Unlike on traditional voice-acting projects, where actors work on their parts separately, for The Little Mermaidthe cast got to work on their scenes together. This was in part due to the extensive, weeks-long rehearsal process that the film required to help ground the actors before filming began. “We were all together for quite some time at the studio in England, and we got to know each other so well,” Tremblay said. “And that definitely helped with the voice work.
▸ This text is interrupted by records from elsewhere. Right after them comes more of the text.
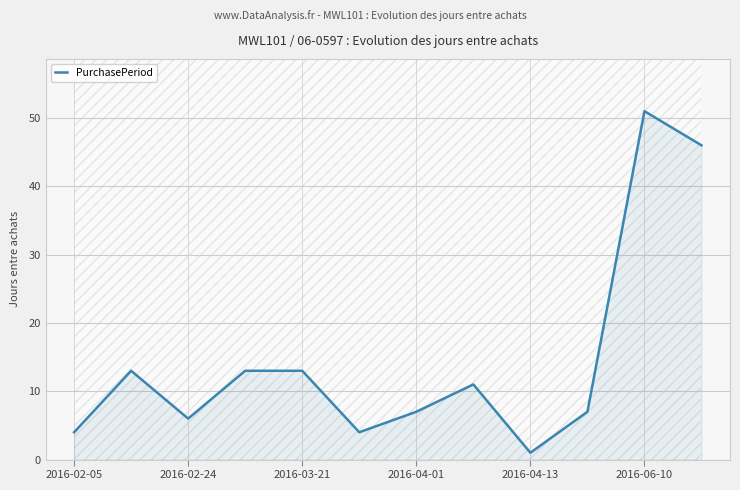

What is the maximum value for PurchasePeriod?

51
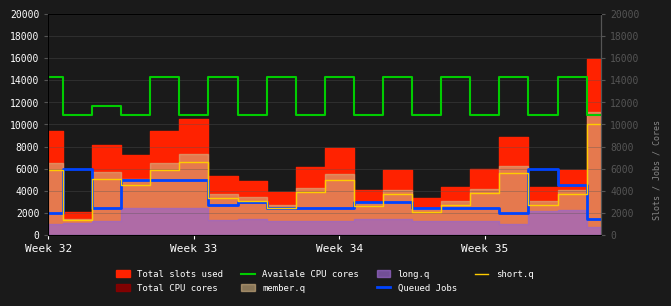

What is the difference between the highest and lowest values at 6?

11500.0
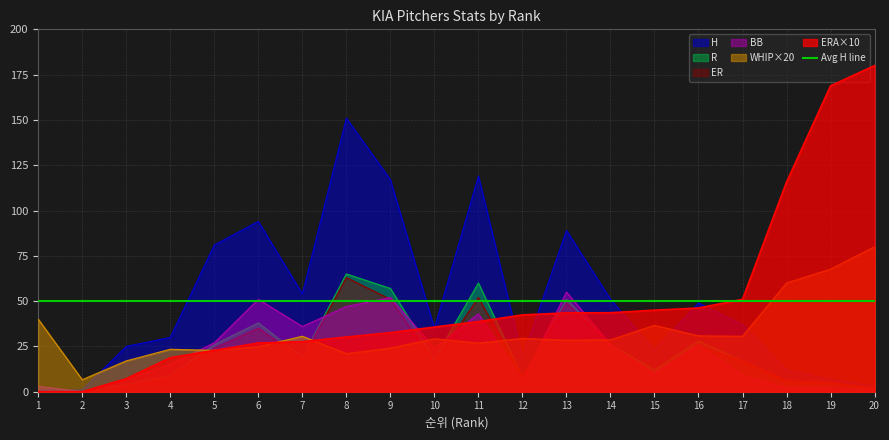

Where is the first local minimum for H?

7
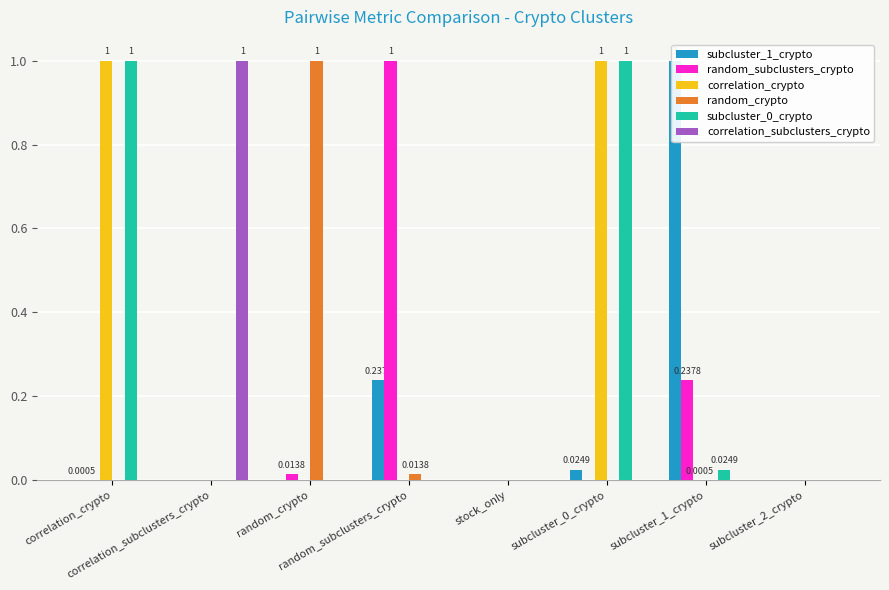

Where is subcluster_1_crypto nearest to the value 0?

correlation_subclusters_crypto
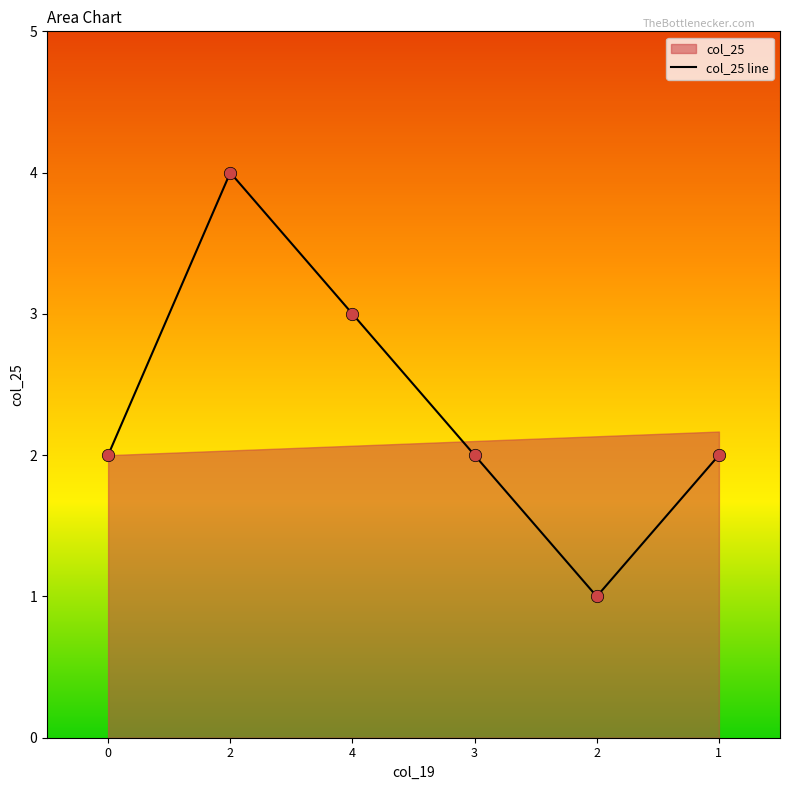

What is the ratio of the value at 0 to the value at 3?

1.0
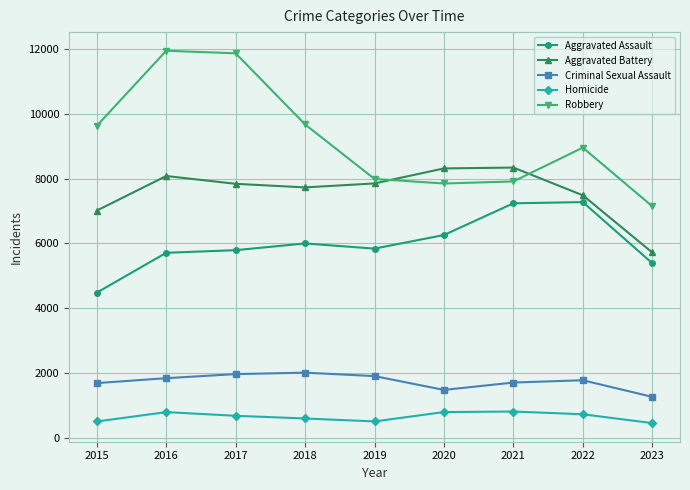

True or false: Criminal Sexual Assault and Robbery intersect in this chart.

False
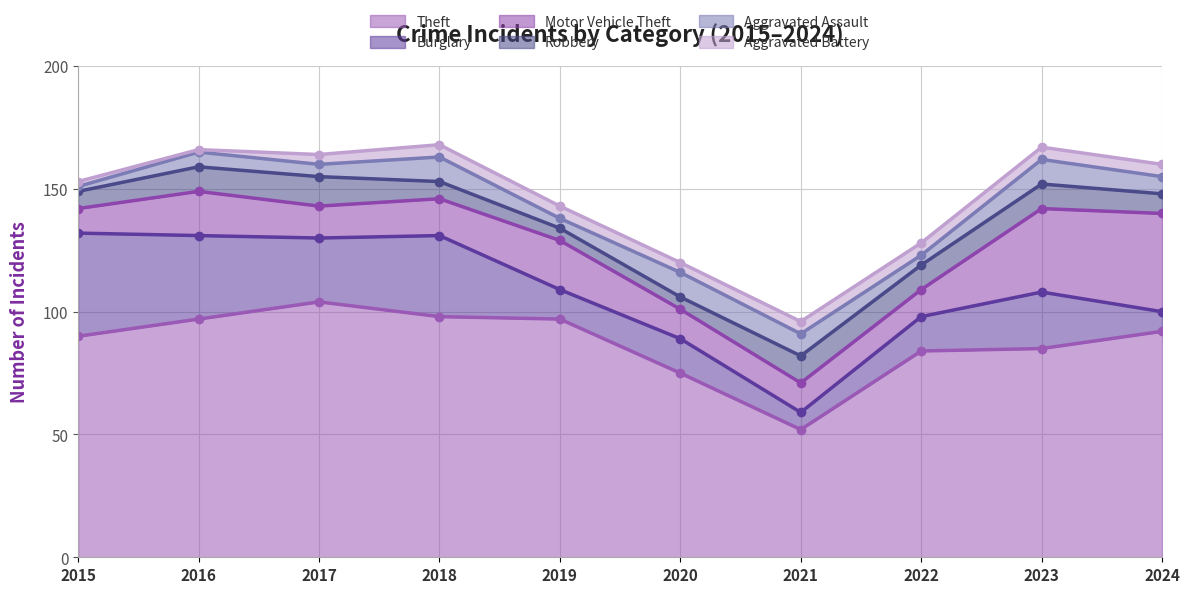

Count the number of categories in the chart.

10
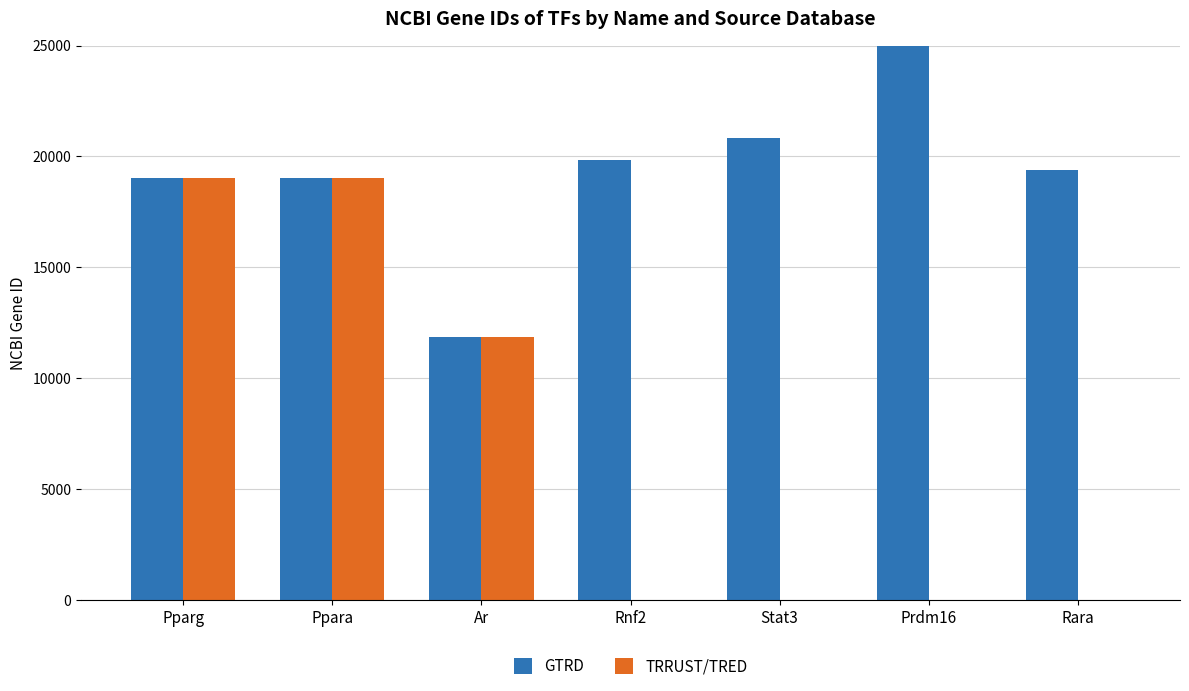

Rank the categories by TRRUST/TRED value from lowest to highest.

Rnf2, Stat3, Prdm16, Rara, Ar, Ppara, Pparg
It was a privilege that we all got to be together and do our scenes together.”
Making It Real
To help ground the actors, Marshall rehearsed scenes in a way similar to how it is typically done for staged plays—getting the actors on their feet to map out scenes and run lines. For the live-action The Little Mermaid, DeLuca said it was crucial literally to start “on our feet, on the floor. Because then we had to teach all these stunt people. There were 10 to 20 stunt people that would take them through on these apparatuses. They had to know every line, every breath.”
Marshall added, “Sometimes I would say ‘action,’ they would say two lines, and I’d say ‘cut,’ and then we put them on another apparatus, on wires, and then go ‘action’ and then one line, ‘cut.’ It was literally like a mosaic.”
Recalling the process, Diggs said, “The way we worked on it wasn’t big. It really felt like we were kind of doing community theater. We were pushing boxes around to make sets and we got in this groove where it was like, it’s how you make art. We made something that we understood that everyone could wrap their arms around and that we really believed in and knew inside and out.”
Marshall, whose previous film musicals include Mary Poppins Returns and Into the Woods, said, “Movie musicals are a hybrid of theater and film, because you can’t just walk in and start singing. You have to learn the choreography; it is all a part of it. I always feel that my job as a director is to protect the actors, make them feel safe in a space where they can screw up and be terrible and then get better and not feel judged.”
He succeeded, with the cast including McCarthy raving about Marshall’s approach. “He sets up this world that is like why I fell in love with plays. It feels so small, and yet you know it’s this enormous thing,” McCarthy shared. “But it feels like if we all do our best, then maybe we can make a show—and it just becomes so personal. Everyone’s doing their best, and he’s just there, swaddled in cashmere, just quietly cheering everyone on, from the actors to the gorgeous camera moves. And the sound department is killing it—and look at the costumes! It’s an appreciation of every human and all the moving parts it takes to make a movie work. And having a cheerleader like that, I can’t even explain how fortunate I feel and all of us feel.”